Au-delà de la cuisine, le Pape a également évoqué la création de "cercles de parole" où les victimes pourraient partager leurs histoires tout en participant à des exercices de respiration. "L'idée est de créer un environnement sûr, un peu comme une séance de thérapie, mais avec des bougies parfumées et des coussins moelleux", a précisé Marianne Lumière, psychologue et consultante en ambiance religieuse.
Cette initiative serait d'autant plus pertinente que, selon le même rapport, 92,4% des Français estiment que parler de leurs traumatismes en faisant du yoga est "de loin plus relaxant que de s'asseoir dans un bureau austère avec un thérapeute". De plus, la pratique du yoga pourrait offrir des postures permettant d'atteindre une compréhension spirituelle des souffrances passées.
Contacté par nos soins, le ministre de la Justice spirituelle a salué ces initiatives et a même proposé d'étendre le programme à d'autres institutions, comme les mairies, qui pourraient offrir des ateliers de "cuisine de réconciliation" pour apaiser les conflits locaux. "Imaginez une réunion de conseil municipal où tout le monde fait des quiches ensemble tout en discutant des budgets!", a-t-il ajouté, ravi.
Cependant, des critiques se sont élevées, arguant que ces initiatives pourraient manquer de sérieux face à la gravité des abus. "Cuisiner ne remplacera jamais la justice", a déclaré un ancien juge, ajoutant qu'il était "parfaitement d'accord avec l’idée que les quiches sont une excellente source de réconfort, mais elles ne paient pas les factures des avocats".

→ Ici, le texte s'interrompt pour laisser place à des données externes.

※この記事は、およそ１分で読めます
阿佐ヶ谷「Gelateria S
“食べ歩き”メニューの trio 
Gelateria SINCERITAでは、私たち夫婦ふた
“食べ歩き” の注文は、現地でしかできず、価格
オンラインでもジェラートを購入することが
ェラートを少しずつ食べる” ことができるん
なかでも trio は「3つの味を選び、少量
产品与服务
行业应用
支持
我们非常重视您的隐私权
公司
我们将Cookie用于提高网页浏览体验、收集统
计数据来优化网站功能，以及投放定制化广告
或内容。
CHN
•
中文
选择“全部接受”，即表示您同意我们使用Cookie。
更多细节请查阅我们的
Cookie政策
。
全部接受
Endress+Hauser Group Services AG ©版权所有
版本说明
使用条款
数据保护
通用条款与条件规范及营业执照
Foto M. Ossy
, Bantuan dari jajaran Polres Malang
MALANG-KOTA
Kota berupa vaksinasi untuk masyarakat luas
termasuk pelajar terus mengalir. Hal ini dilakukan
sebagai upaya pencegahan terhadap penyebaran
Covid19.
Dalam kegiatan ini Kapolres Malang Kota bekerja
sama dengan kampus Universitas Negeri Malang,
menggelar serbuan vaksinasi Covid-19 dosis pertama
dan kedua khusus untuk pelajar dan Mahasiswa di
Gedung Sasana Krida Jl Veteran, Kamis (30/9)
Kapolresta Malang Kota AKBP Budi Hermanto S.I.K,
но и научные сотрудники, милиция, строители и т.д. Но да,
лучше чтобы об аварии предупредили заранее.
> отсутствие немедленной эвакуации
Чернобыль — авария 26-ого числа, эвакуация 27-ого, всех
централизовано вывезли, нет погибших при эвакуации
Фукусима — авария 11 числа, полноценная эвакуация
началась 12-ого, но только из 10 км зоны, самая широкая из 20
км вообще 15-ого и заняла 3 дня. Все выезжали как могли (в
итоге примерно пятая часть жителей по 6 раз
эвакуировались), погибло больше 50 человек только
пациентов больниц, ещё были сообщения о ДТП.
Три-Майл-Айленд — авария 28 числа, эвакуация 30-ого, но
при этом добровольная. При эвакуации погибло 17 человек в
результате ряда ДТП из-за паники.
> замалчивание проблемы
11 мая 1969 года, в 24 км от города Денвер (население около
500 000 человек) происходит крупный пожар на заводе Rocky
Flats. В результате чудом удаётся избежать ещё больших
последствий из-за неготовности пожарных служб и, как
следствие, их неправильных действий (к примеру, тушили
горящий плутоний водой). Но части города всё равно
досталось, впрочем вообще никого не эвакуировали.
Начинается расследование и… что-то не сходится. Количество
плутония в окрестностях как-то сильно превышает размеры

En réponse à ces critiques, Léon XIV a promis que chaque participant aux ateliers de cuisine recevrait un bon de réduction pour des consultations juridiques. De quoi apaiser les âmes et les porte-monnaies, semble-t-il.
En dernière instance, il reste à voir si cette approche culinaire insufflera un vent de changement au sein de l'Église. Une chose est certaine : les crêpes, accompagnées d’une bonne dose de compassion, pourraient devenir le symbole d’une nouvelle ère pour l'institution. Ou du moins, d'une nouvelle expérience gastronomique.